The President of the United States, Donald Trump, has threatened to impose tariffs of 25 percent on Mexico and Canada in response to the trade deficit, the flow of fentanyl, and irregular migration. This measure could raise the exchange rate to 23 pesos per dollar. In light of this situation, the Mexican government has assessed strategies to mitigate the impact of a possible trade war, while President Claudia Sheinbaum has assured that the country has contingency plans.
Gabriela Siller, director of economic analysis at Banco Base, has indicated that if a 25 percent tariff is imposed on all Mexican products, the exchange rate could reach 23 pesos per dollar and continue to rise, reaching historical levels if the measure is maintained for several months.
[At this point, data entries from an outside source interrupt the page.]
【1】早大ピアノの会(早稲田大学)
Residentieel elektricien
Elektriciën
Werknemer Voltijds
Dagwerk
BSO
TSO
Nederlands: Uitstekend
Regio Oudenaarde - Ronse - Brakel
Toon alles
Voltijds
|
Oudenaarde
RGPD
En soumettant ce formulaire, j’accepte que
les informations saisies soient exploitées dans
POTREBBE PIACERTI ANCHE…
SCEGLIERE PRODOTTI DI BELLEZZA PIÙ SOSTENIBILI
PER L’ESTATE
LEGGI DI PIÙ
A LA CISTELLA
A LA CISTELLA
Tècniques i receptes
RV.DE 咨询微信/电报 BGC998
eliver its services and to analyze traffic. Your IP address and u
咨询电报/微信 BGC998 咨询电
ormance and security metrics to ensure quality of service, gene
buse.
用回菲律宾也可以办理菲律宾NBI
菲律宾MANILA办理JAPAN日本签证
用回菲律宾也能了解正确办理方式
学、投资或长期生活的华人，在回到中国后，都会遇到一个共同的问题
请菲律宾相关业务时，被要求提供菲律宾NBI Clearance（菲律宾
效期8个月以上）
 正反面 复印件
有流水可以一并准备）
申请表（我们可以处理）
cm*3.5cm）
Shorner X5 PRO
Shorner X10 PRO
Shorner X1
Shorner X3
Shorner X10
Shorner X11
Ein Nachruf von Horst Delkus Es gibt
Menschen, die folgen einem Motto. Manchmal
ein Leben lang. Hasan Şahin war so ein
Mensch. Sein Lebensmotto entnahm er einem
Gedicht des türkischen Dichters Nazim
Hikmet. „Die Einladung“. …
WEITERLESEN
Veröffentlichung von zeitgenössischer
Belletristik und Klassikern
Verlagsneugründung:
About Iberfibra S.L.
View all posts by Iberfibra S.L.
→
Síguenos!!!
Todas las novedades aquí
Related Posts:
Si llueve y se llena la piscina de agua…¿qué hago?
A report from S&P Global Intelligence Market has warned that the imposition of a 25 percent tariff on Mexican exports by the United States could lead the Mexican economy into a recession in 2025. This would primarily impact the manufacturing sector, decrease exports, and weaken Mexico's Gross Domestic Product (GDP) until 2026, when the revision of the USMCA is scheduled.
As the United States is Mexico's main trading partner, with over 80 percent of its exports directed to the US market, it is expected that Mexico will respond by imposing a 10 percent tariff on certain products, following Donald Trump's confirmation of applying a 25 percent tariff starting February 1.
Additionally, Trump has announced that starting February 18, he will impose tariffs on oil and gas exported by Mexico and Canada to the United States. Although it was initially considered to apply tariffs from February 1, it has been decided to postpone this measure.